Geçen hafta, doksanlı yılların başlarından bu yana tanıdığım bir girişimcimizle Samsun'a birlikte dönüş yaptık. Uzun zamandır baş başa sohbet edemediğimizden zamanın nasıl geçtiğini anlayamadım. Ben sustum genelde o anlattı. Nerelerde yatırım yapıyor, satış ağını nasıl genişletiyor, mavi okyanuslarını nasıl oluşturuyor vs vs.

Yazımda ondan bahsederken girişimci kelimesini bilerek kullandım zira işadamı kelimesi onu tanımlamaya yetmiyor.
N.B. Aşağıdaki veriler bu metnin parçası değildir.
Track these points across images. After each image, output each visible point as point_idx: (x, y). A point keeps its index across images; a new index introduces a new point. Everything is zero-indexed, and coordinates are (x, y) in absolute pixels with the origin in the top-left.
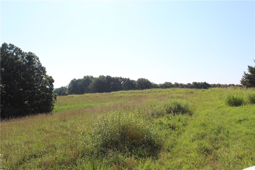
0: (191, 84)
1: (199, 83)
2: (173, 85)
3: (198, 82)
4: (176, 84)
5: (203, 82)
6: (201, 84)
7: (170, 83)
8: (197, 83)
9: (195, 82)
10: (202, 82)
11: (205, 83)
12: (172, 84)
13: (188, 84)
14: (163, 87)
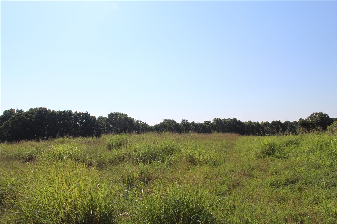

Zira onu tanıdığım yıllarda da yenilikçi, ezber bozucu yaklaşımları olan, enerjisini işine ve ekibine pozitif olarak yansıtmasını bilen, yaşadığı ve yaşamak istediği dünyayı iyi tanıyabilen, yaptığı işi severek yapan azimli bir kişiydi. Böyle olunca başarının gelmesinden doğal bir sonuç olmamıştı.
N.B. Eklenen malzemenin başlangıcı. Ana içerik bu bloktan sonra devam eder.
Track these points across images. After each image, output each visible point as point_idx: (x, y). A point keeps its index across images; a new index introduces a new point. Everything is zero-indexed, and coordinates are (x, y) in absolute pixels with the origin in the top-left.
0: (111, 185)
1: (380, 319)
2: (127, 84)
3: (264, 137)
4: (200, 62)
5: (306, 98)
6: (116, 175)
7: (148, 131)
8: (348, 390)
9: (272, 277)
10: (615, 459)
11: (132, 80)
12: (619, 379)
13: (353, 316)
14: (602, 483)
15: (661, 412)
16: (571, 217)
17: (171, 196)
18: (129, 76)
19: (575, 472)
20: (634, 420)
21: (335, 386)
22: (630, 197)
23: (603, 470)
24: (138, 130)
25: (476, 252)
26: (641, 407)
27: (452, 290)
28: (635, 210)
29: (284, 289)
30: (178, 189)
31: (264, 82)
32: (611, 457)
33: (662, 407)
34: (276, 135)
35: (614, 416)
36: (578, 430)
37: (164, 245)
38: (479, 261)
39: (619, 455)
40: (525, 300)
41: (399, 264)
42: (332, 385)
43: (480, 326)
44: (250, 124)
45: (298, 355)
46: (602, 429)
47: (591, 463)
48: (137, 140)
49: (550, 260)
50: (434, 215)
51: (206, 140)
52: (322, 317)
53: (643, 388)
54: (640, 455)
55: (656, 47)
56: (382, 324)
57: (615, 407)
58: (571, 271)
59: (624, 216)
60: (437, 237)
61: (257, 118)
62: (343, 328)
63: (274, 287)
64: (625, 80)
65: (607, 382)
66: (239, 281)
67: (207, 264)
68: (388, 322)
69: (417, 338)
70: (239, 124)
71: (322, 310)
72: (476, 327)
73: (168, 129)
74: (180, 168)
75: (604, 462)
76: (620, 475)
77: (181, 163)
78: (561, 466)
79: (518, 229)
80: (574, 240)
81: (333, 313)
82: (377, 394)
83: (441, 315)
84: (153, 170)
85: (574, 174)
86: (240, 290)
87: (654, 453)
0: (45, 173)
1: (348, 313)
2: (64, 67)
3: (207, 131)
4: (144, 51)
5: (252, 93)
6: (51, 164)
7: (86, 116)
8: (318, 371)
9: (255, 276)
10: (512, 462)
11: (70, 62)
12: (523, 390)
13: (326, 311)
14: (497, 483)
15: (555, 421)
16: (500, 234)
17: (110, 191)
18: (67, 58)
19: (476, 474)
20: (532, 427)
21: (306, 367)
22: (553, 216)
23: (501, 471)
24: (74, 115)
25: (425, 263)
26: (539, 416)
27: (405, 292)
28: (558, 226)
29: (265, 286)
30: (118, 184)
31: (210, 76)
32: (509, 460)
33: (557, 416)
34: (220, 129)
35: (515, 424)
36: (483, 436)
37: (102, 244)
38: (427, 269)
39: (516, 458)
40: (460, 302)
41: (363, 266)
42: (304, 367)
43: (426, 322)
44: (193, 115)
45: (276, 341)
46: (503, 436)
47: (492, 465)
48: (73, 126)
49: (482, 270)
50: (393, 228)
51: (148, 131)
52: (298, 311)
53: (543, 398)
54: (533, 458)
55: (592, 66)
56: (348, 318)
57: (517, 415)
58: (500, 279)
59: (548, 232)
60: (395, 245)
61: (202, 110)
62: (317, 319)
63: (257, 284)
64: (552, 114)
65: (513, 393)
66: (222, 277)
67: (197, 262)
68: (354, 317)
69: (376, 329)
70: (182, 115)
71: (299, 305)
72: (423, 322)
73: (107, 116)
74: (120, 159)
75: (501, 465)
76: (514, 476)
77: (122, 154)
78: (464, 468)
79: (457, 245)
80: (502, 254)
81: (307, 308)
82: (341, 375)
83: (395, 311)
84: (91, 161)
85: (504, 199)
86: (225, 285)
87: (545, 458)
Satıştan üretime geçerken, ihracata yönelirken, farklı sektörlere girerken iyi analiz yapması , planlamaya önem vermesi ve finansmanı iyi yönetmesi , çalışırken profesyonelleri tercih etmesi onu rakiplerine göre avantajlı konuma getirmişti.

Bir de ihracatta kendi mavi okyanusunu oluşturabilmiş olma konusu var ki iyi irdelenmesi gereken bir operasyon. İlk etapta Türk Cumhuriyetlerinde başlayan arayışlar ve detay çalışmalar sonucunda oluşturulan nüve ülkeden, Afrika kıtasında oluşturulan mavi okyanusa kadar başarılı bir dış ticaret operasyonu.

Günümüzde iş dünyasının çözmek zorunda olduğu denklemlerin başında rekabet, yüksek yatırım düşük kar marjı ve verimlilik gelmekte. İşte bu perspektifte konuya baktığımızda Mavi Okyanusların önemi kendiliğinden ortaya çıkmakta. Mavi Okyanuslarda rekabet kızıl okyanuslara göre daha düşük yoğunlukta seyretmekte. Daha düşük teknoloji içeren yatırımlarla daha yüksek kar marjlı satışlar mümkün olabilmekte.

Gelişmiş ülkelere yönelik süren rekabet ortamında eşitlik durumunda olabilmemiz için Mavi Okyanuslarımızda olgunlaştıktan/güçlendikten sonra kızıl okyanuslara geçmemiz gerekiyor.